Your assignment
State how many lines in the listing below include the word "Galípolo", and add nothing besides the number.

►

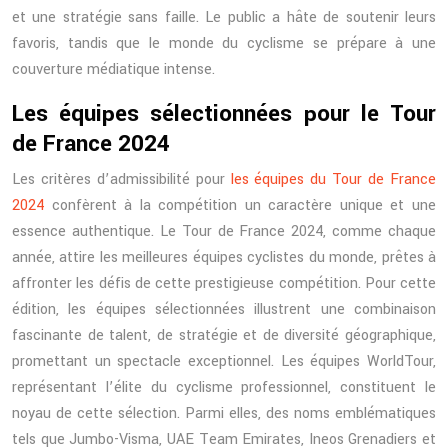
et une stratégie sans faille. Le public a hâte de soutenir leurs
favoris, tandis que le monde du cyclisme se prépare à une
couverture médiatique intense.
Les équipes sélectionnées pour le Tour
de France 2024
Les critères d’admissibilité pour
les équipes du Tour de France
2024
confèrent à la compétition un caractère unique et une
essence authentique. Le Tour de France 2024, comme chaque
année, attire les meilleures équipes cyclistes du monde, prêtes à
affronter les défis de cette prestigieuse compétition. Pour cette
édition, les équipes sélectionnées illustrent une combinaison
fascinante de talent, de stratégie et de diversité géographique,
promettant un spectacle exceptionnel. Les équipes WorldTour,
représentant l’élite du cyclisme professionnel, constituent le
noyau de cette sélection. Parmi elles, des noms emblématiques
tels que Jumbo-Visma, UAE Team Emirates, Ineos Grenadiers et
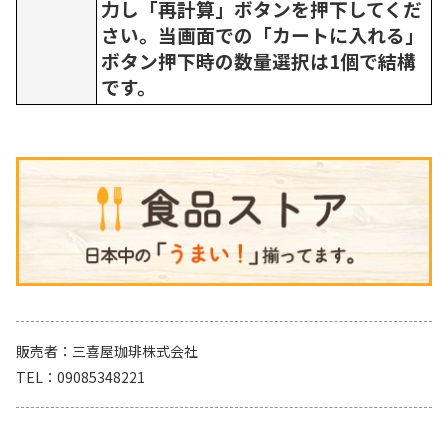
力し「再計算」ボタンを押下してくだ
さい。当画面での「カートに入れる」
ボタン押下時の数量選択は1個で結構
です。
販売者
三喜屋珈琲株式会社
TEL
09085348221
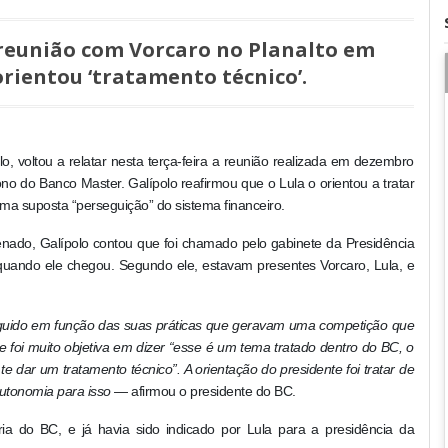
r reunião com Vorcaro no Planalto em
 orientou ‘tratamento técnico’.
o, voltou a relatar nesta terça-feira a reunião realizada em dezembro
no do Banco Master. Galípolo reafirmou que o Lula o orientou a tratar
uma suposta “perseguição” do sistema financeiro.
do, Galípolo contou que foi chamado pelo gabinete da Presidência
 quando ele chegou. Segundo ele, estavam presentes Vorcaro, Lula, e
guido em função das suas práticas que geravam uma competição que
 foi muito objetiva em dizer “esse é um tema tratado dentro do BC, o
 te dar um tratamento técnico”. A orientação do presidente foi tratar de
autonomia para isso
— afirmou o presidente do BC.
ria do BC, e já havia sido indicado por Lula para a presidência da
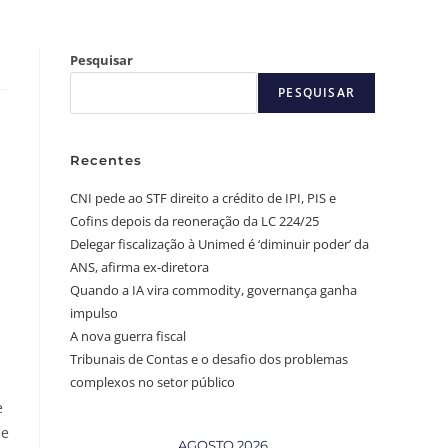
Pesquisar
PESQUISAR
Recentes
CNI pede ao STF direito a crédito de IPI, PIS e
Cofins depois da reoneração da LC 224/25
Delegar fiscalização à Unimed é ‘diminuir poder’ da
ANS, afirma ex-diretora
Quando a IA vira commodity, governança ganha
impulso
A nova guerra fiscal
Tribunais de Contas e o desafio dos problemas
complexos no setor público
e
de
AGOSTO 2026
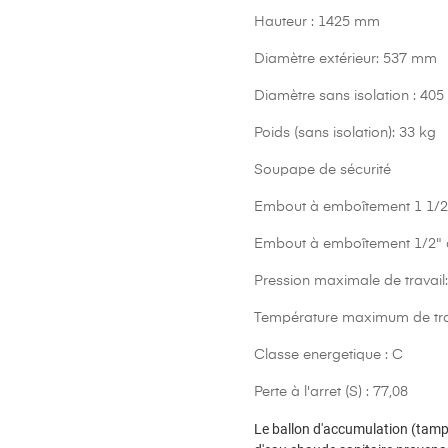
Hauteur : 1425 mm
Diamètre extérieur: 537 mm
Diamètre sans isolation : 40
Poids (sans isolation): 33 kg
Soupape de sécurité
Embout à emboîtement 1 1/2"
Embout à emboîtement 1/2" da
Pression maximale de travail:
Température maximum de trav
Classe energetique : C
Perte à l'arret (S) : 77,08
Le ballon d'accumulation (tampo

◄

Expected answer
2